### [Recorded data]
********************

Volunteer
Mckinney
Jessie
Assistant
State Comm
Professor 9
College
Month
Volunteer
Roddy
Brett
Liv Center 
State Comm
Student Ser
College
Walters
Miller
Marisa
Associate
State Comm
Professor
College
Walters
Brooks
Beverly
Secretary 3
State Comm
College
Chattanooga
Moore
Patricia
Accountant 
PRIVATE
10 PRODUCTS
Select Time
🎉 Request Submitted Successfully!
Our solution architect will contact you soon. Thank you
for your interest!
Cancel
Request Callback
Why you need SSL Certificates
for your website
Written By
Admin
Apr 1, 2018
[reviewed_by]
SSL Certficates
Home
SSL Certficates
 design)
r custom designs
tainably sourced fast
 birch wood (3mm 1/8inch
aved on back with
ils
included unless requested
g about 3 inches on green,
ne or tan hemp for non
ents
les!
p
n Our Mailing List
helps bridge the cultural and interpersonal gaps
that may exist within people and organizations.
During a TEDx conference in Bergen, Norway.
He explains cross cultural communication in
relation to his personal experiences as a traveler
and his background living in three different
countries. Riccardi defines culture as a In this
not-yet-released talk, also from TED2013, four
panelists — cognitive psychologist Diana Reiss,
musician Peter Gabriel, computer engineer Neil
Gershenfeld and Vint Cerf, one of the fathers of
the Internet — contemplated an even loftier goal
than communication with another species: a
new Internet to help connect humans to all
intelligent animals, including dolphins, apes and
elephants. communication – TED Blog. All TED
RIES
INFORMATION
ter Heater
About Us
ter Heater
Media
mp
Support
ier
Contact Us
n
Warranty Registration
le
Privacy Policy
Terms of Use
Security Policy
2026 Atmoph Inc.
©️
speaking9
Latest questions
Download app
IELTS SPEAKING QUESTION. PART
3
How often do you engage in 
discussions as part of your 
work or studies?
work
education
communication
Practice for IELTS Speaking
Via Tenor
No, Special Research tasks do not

********************

### [Description of the task]
After reading the records above, transcribe them verbatim.

### [Answer space]
Volunteer
Mckinney
Jessie
Assistant
State Comm
Professor 9
College
Month
Volunteer
Roddy
Brett
Liv Center 
State Comm
Student Ser
College
Walters
Miller
Marisa
Associate
State Comm
Professor
College
Walters
Brooks
Beverly
Secretary 3
State Comm
College
Chattanooga
Moore
Patricia
Accountant 
PRIVATE
10 PRODUCTS
Select Time
🎉 Request Submitted Successfully!
Our solution architect will contact you soon. Thank you
for your interest!
Cancel
Request Callback
Why you need SSL Certificates
for your website
Written By
Admin
Apr 1, 2018
[reviewed_by]
SSL Certficates
Home
SSL Certficates
 design)
r custom designs
tainably sourced fast
 birch wood (3mm 1/8inch
aved on back with
ils
included unless requested
g about 3 inches on green,
ne or tan hemp for non
ents
les!
p
n Our Mailing List
helps bridge the cultural and interpersonal gaps
that may exist within people and organizations.
During a TEDx conference in Bergen, Norway.
He explains cross cultural communication in
relation to his personal experiences as a traveler
and his background living in three different
countries. Riccardi defines culture as a In this
not-yet-released talk, also from TED2013, four
panelists — cognitive psychologist Diana Reiss,
musician Peter Gabriel, computer engineer Neil
Gershenfeld and Vint Cerf, one of the fathers of
the Internet — contemplated an even loftier goal
than communication with another species: a
new Internet to help connect humans to all
intelligent animals, including dolphins, apes and
elephants. communication – TED Blog. All TED
RIES
INFORMATION
ter Heater
About Us
ter Heater
Media
mp
Support
ier
Contact Us
n
Warranty Registration
le
Privacy Policy
Terms of Use
Security Policy
2026 Atmoph Inc.
©️
speaking9
Latest questions
Download app
IELTS SPEAKING QUESTION. PART
3
How often do you engage in 
discussions as part of your 
work or studies?
work
education
communication
Practice for IELTS Speaking
Via Tenor
No, Special Research tasks do not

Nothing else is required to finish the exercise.